2. Dh left on his first deployment 16 days before our first was born. She was almost 7 months old when he got home, and it was obviously she "recognized" him. The look on her face was the same as a newborn looking at its parents for the first time. They had no trouble bonding whatsoever. I showed her pictures of him ALL the time, and talked about him ALL the time. Daddy was always an exciting fun thing to her. (I work really hard to make sure he STILL is, and to all our children. Daddy means party to them.)

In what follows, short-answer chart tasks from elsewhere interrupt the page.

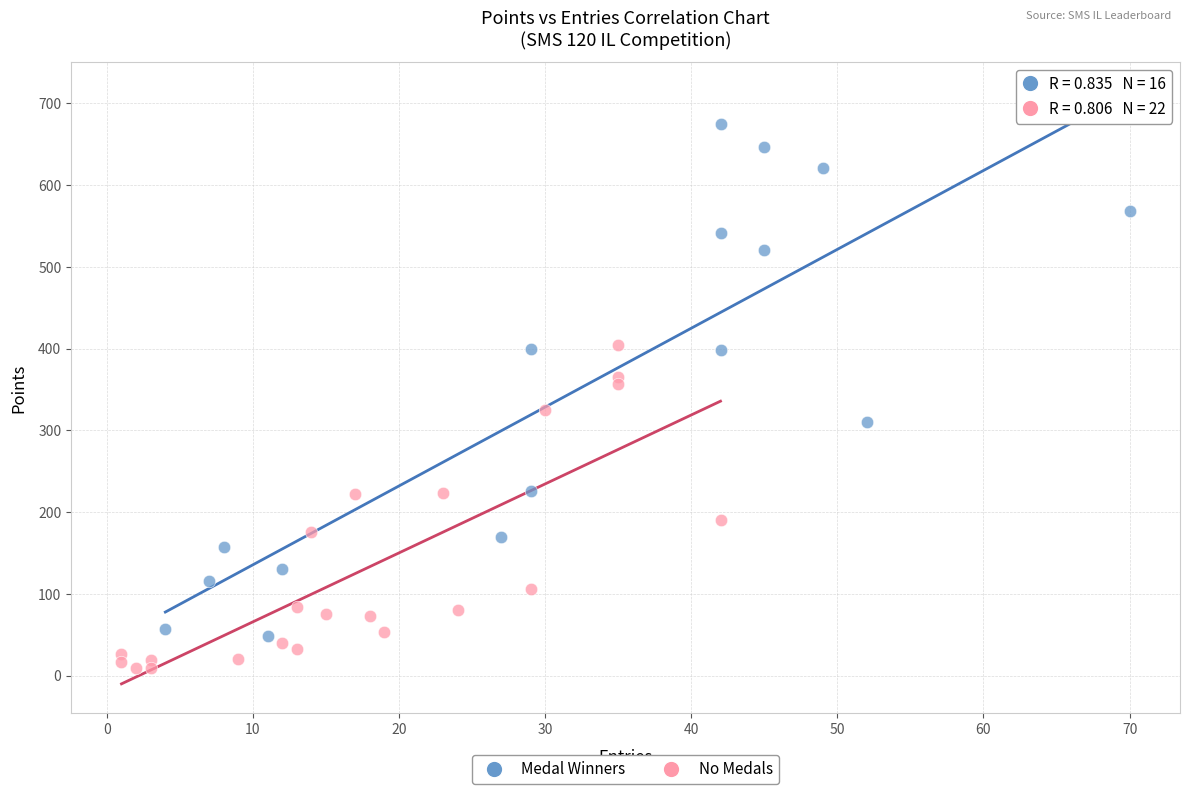

Which series contains the highest Y value?

Medal Winners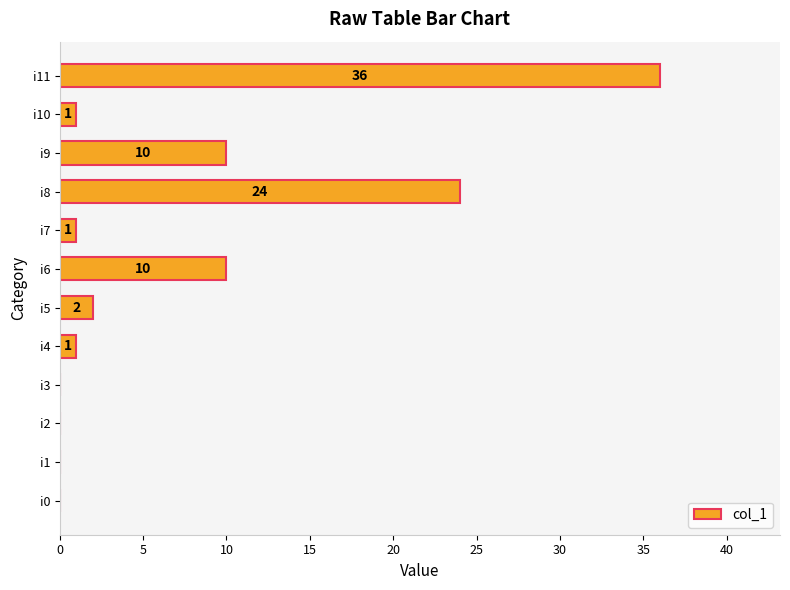

How many distinct data groups are displayed?

1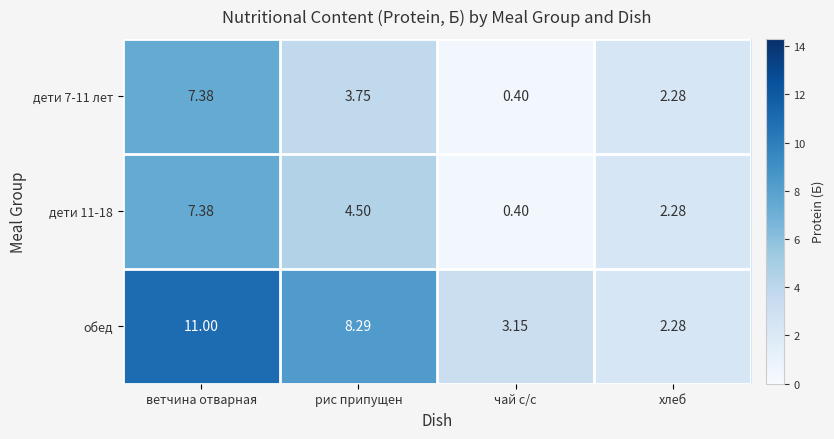

Which series has the widest spread of values?

обед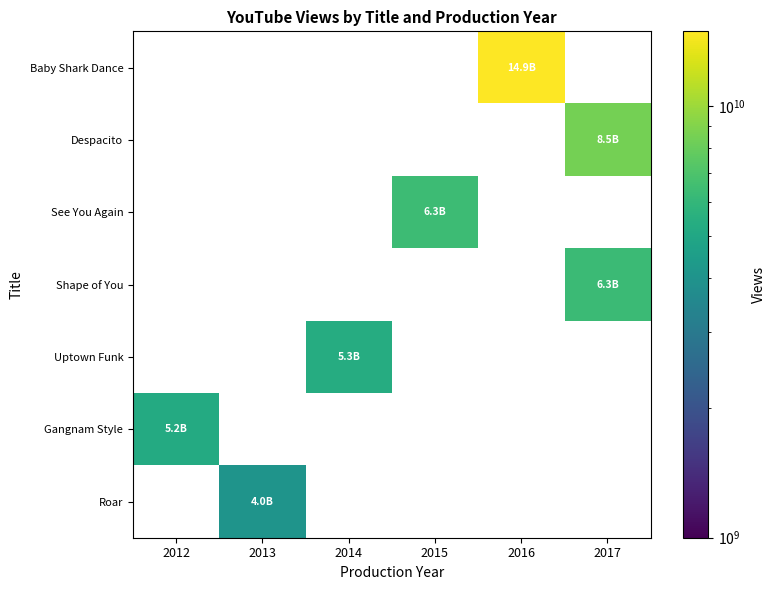

True or false: Uptown Funk has a value of 8157730896.7 at 2014.

False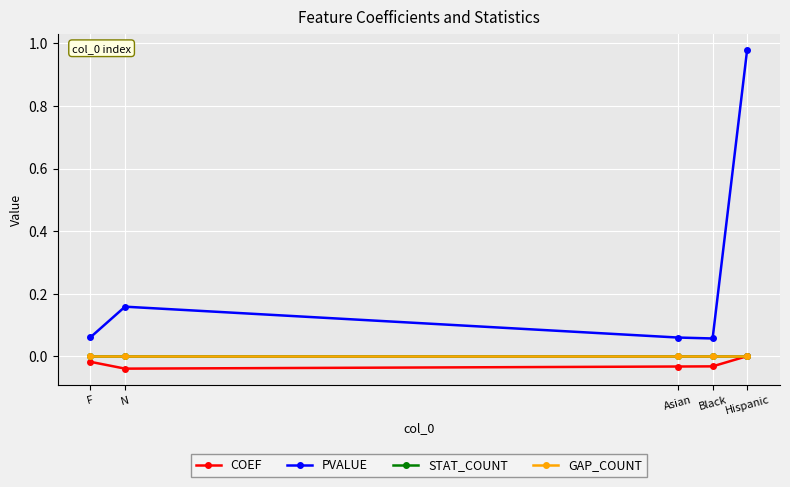

Is this an area chart (filled region under the line)?

No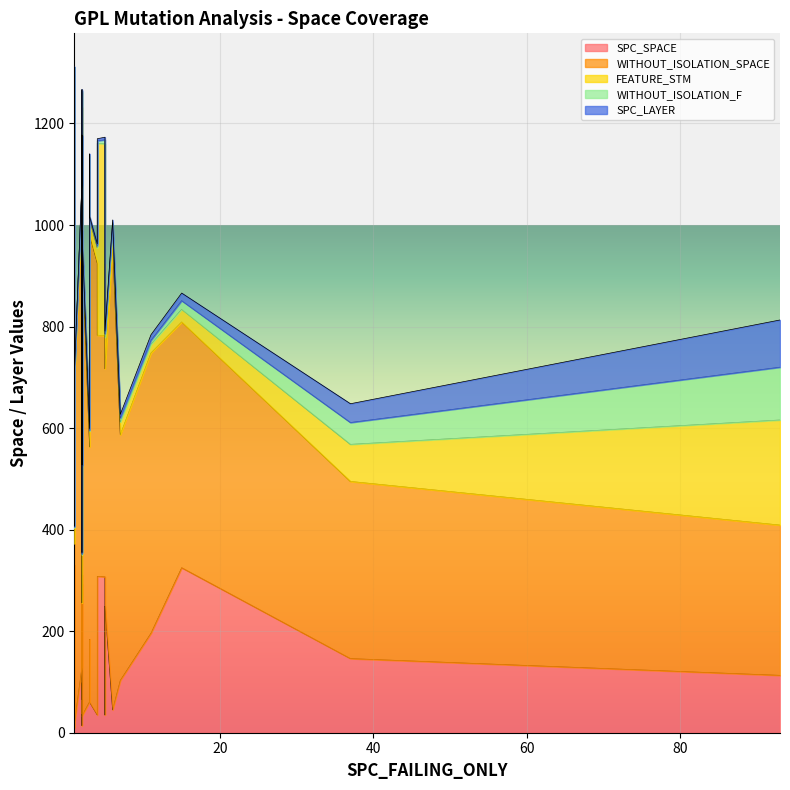

True or false: WITHOUT_ISOLATION_SPACE and WITHOUT_ISOLATION_F cross at least once.

False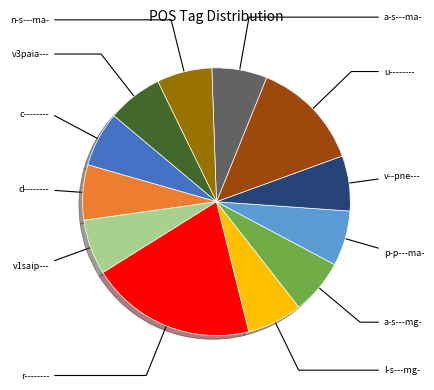

Count the number of slices in the pie.

12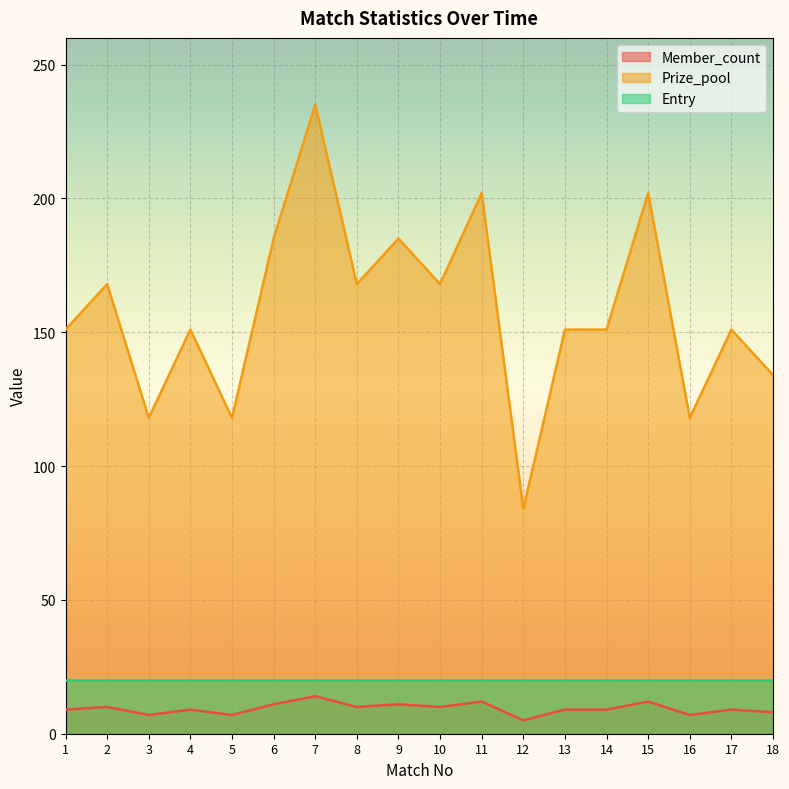

What is the difference between the Member_count values at 5 and 14?

2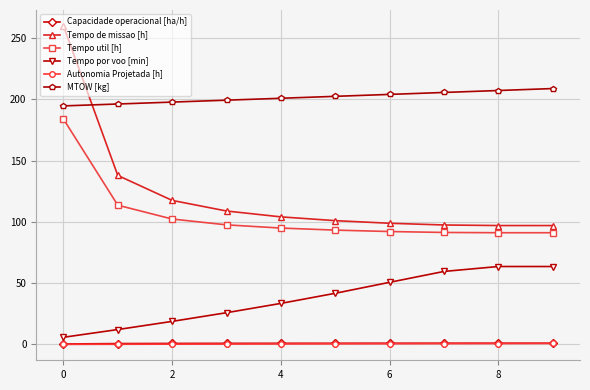

True or false: Tempo util [h] and Capacidade operacional [ha/h] cross at least once.

False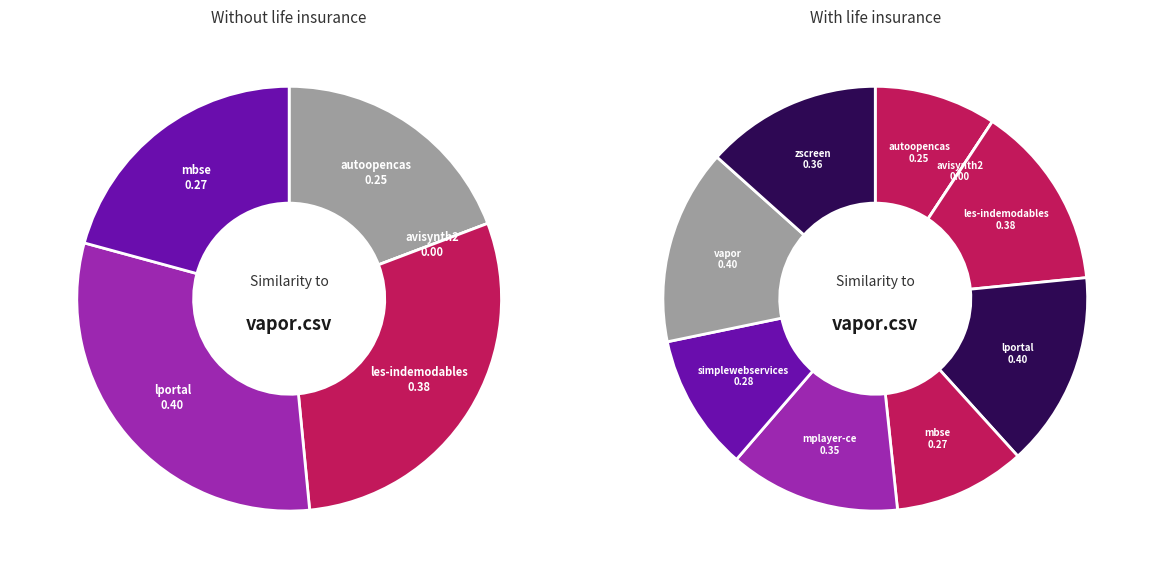

To the nearest percent, what percentage of the pie is simplewebservices.csv?

10%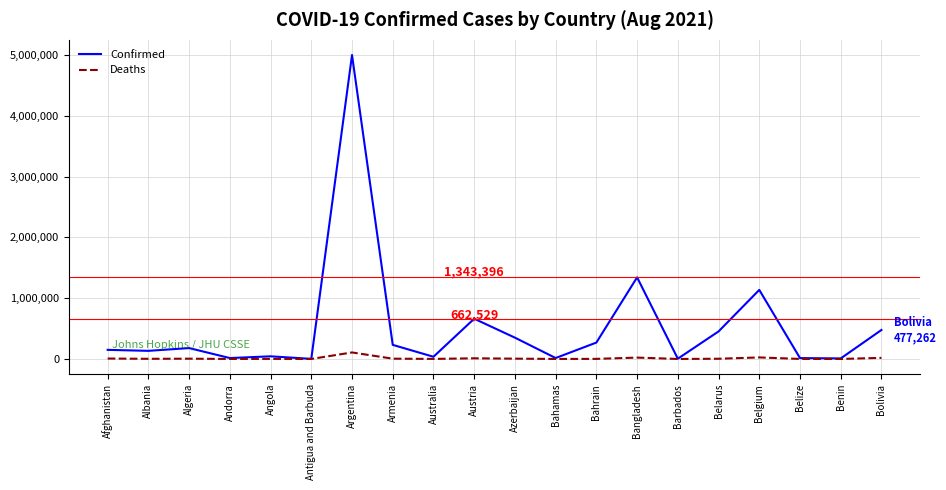

Which series has the widest spread of values?

Confirmed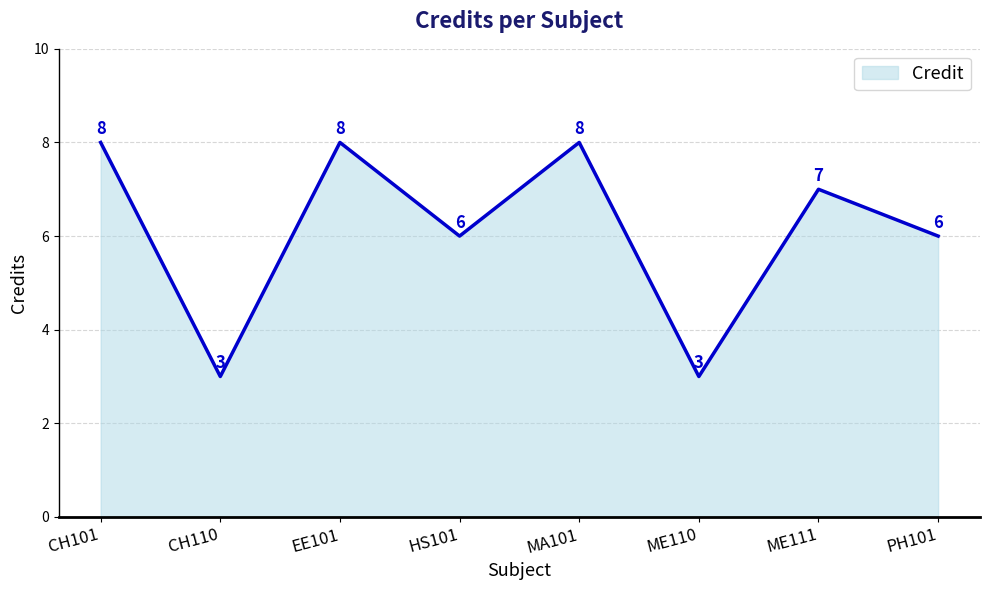

True or false: the data shows 10 at PH101.

False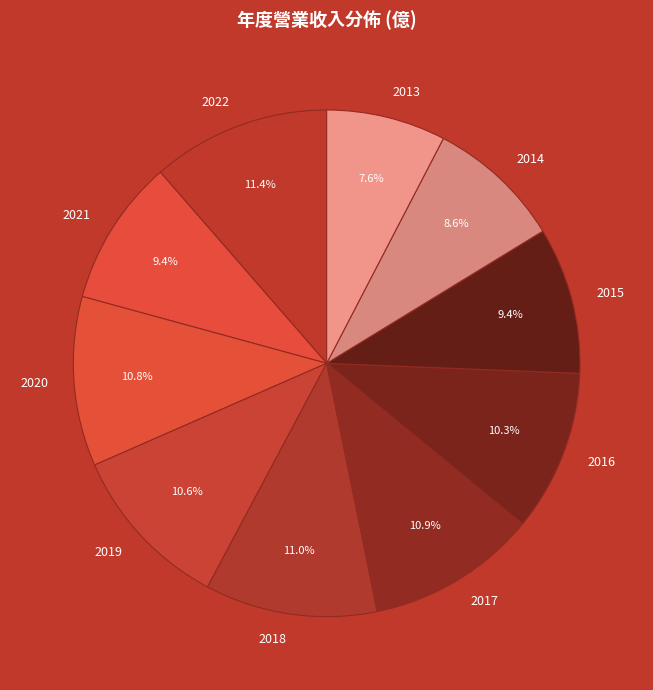

Which slice is the smallest?

2013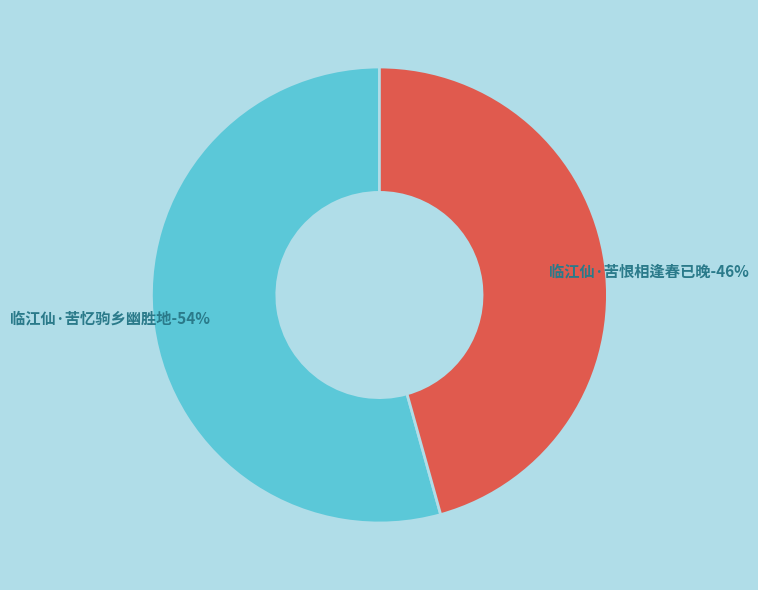

Which slice is the smallest?

临江仙·苦恨相逢春已晚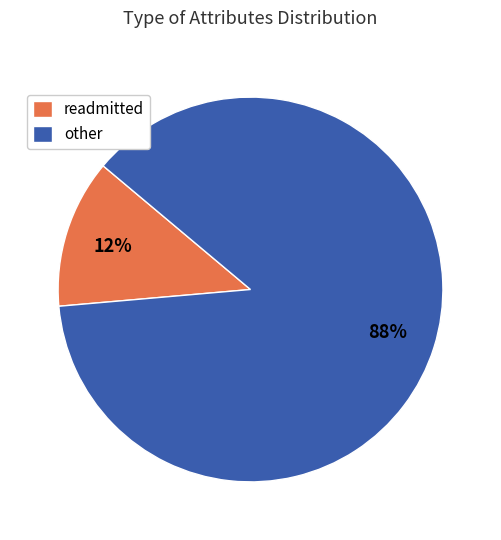

To the nearest percent, what is the average slice percentage?

50%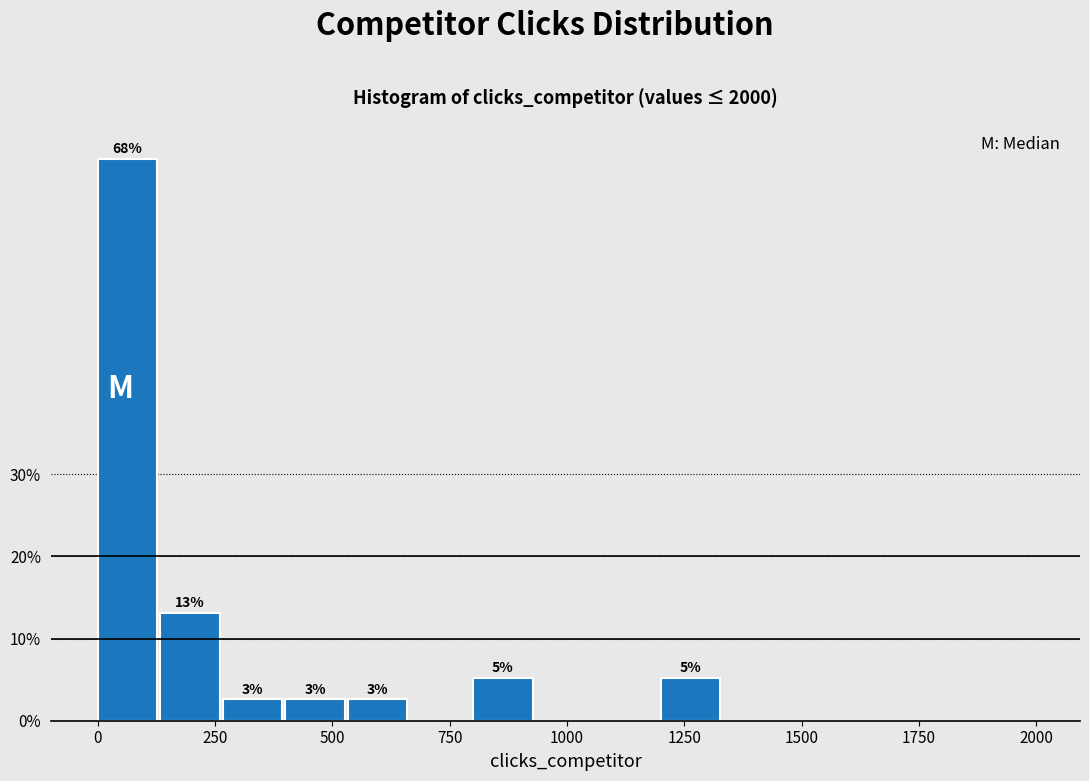

Around what value on the x-axis is the tallest bar? Give the approximate position of its centre, as read against the axis.

50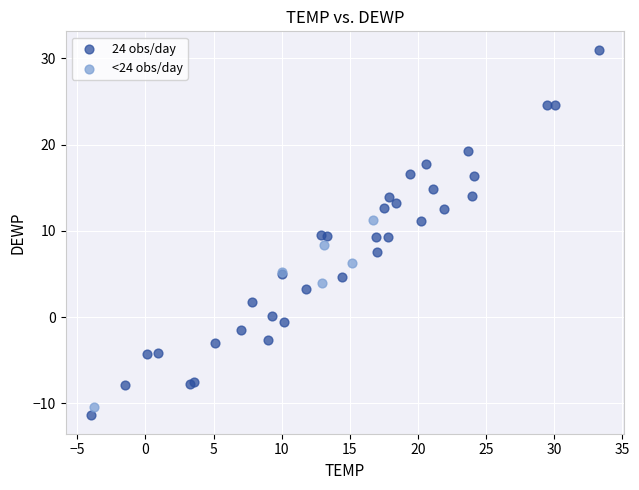

Which series reaches the maximum Y coordinate?

24 obs/day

He read books on tape that I could play in the car, and I also played them while I was nursing. I figured that she would be associating something pleasant with his voice that way. I was also carefully relaxed about their meeting because I didn't want to project any tension on her. Oh, and we made a "Daddy book". We took pictures of him all over the house, doing regular things, so she could see him in our regular life. I've heard of children getting confused because the only pictures they ever see of Daddy is in uniform. So, we took lots, and in different clothes. We put words with the pictures (just slipped them all in a small photo album) to describe to her who Daddy is. We talked about things he liked to do and eat. Things that were important to him. I took pictures of when he left and included those in the book. In very simple terms, I explained where Daddy was and what he was doing. It turned out that one of the pics I took looked like he was getting off the bus instead of on, so I used that to talk about when he was coming home. There were lots of assurances all through the book of how much he loved her, and of the things he'd do with her when he got home. I know she was tiny, but she understood far more than we thought she would.
When she was 18 months and he left the second time, we had also made videos of him reading to her, and playing with her. The reading thing is commonly suggested, but, and also according to our friends, our children have responded much better to the videos of him actually playing with them. They remember it and really identify.
We've done similar things through each deployment and separation, and our children DO know their Daddy. We've had ZERO adjustment issues. Well, expect a few weeks of cranky...the sort of ambiguous fussing teething might bring...when dh leaves and when he comes back.
You CAN do this. You CAN do the baby thing, and you CAN do the deployment thing. Embrace who you are, and your challenges. It's what makes life good.